自己実現や生きる意味を探す人はまだまだ多い。オウム的なものはまだ、一部の人を引きつける力を持っているでしょう。いまの社会に違和感を抱く人には「この世界を壊して逆転勝ちしたい」という方向とは別に、この世界に染まらずに超越するという考え方もあります。「社会は汚れているけど、自分は清らかで他人より勝っている」という発想ですね。実際、私のところで仏教を学びたいという人のなかには、そういう思考を持った人がちらほらいます。
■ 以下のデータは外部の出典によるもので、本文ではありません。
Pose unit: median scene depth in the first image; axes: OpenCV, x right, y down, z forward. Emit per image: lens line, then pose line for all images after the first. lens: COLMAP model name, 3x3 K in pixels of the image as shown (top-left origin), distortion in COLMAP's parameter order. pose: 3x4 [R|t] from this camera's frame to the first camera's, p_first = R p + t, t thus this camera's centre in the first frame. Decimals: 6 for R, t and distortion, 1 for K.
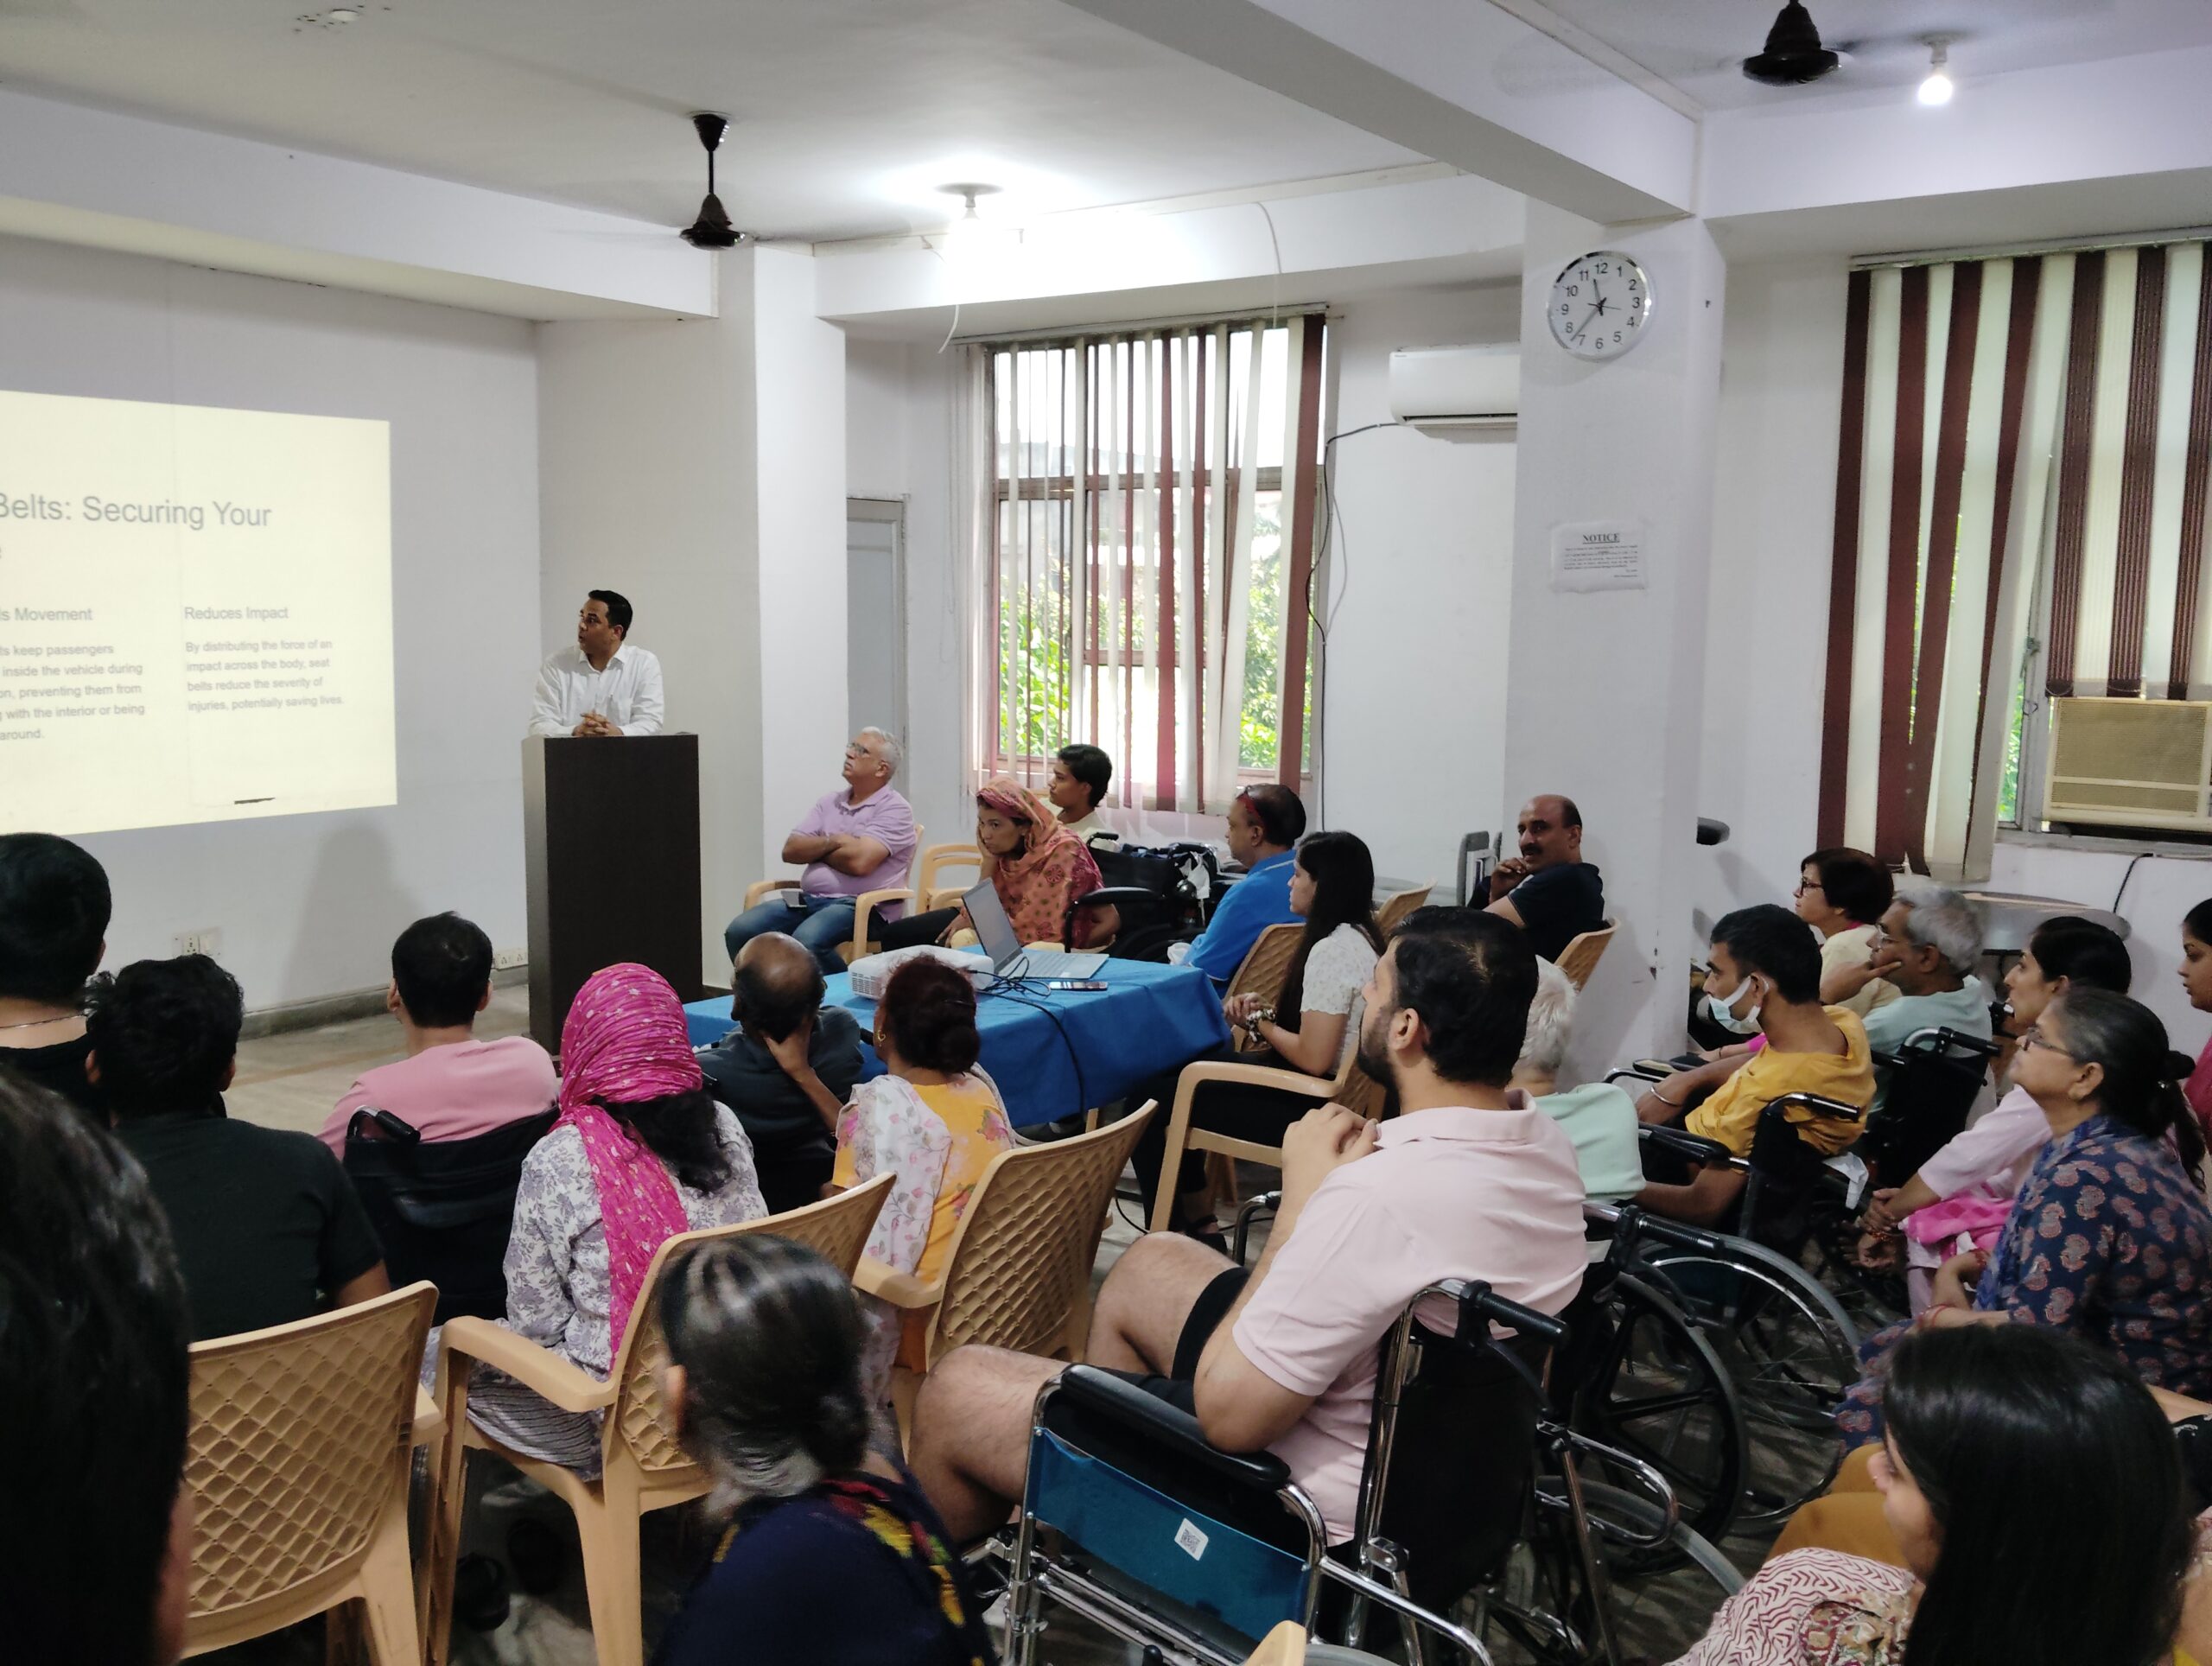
lens RADIAL K [[1908.6, 0, 1097.8], [0, 1908.6, 850.5], [0, 0, 1]] dist [0.096597, -0.102282]
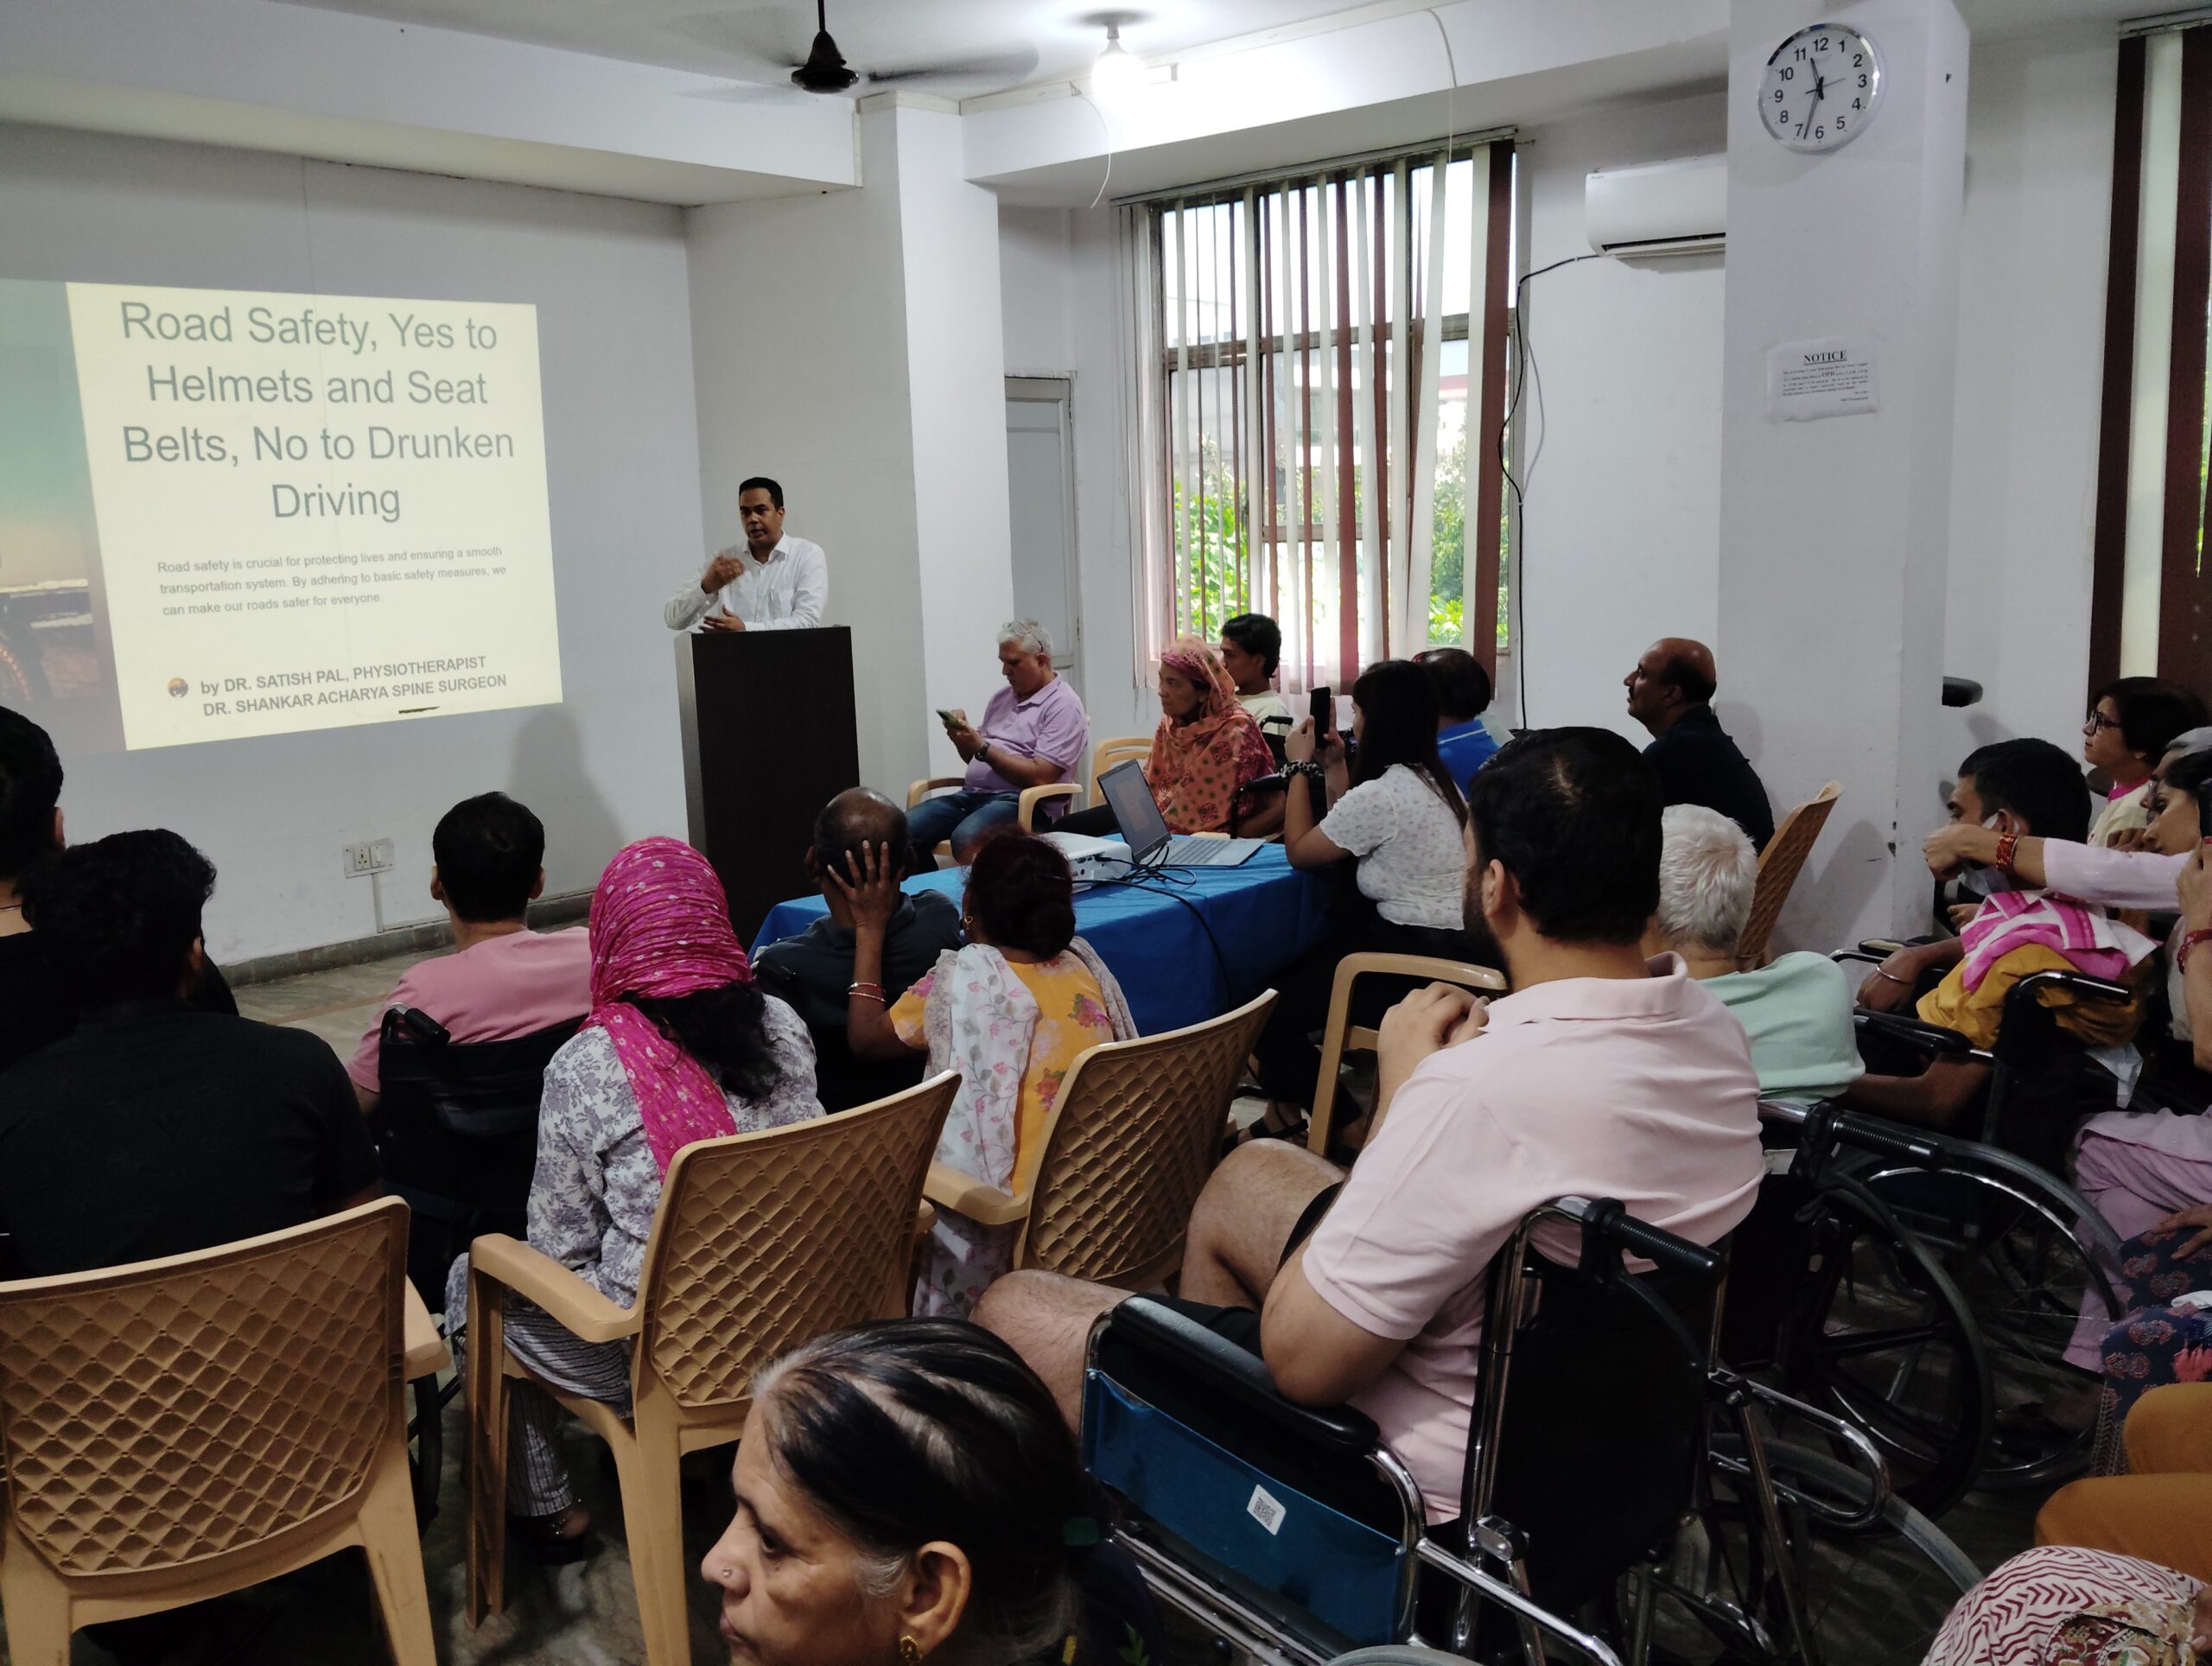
lens RADIAL K [[1908.6, 0, 1100.3], [0, 1908.6, 835.3], [0, 0, 1]] dist [0.096597, -0.102282]
pose [[0.992974, -0.022065, -0.116256, 0.057110], [0.026587, 0.998943, 0.037486, 0.027156], [0.115306, -0.040314, 0.992512, 0.134944]]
実は、それはものすごく強烈な自己変容への欲望であり、自我肥大の一つのバリエーションなのです。私はもっと気楽に仏教を実践してくれる人のほうが迎え入れやすいんですけどね。

いまも一定数、新しい世代が「アレフ」や「ひかりの輪」に入信し続けているそうですね。社会の基本構造が変わっていないから、というのが背景の一つにはあるでしょう。それどころか、サリン事件のころよりも「自分の価値」は見いだしにくくなってはいないでしょうか?オウムという課題は中ぶらりんのまま残されていると思います。

(朝日新聞2012.8.25)




「かけがえのないあなたの実現」という現代社会のおためごかしは、今も続いています。

オンリーワンであれ、夢を持ち続けよう、そんな「励まし」があだとなって、今の若者たちは「ちっぽけな自分」という実像を素直に認めることができずにいます。

そこから「逆転勝ちしたいという欲望」や「強烈な自己変容への欲望」が芽生えます。

「この世界を壊して逆転勝ちしたい」という欲望は人をテロへと走らせ、「この世界に染まらずに超越するという考え方」も現実社会との接点を持たずに内に閉じたオウムと変わりありません。

自我肥大せずに、「ちっぽけな自分」のまま生きるすべはないのでしょうか。

「人生や自分の存在に価値などない」と説く仏教の教えからすれば、「かけがえのない」特別な人も、「かけがえのある」普通の人も、その価値は等価です。

夢を追い続けたい人はそうすればいいし、夢なんて特にない人は無理に夢を持つ必要もない。

自己実現や生きる意味に人がとらわれ続ける限り、「オウム的なもの」は決してなくなることはありません。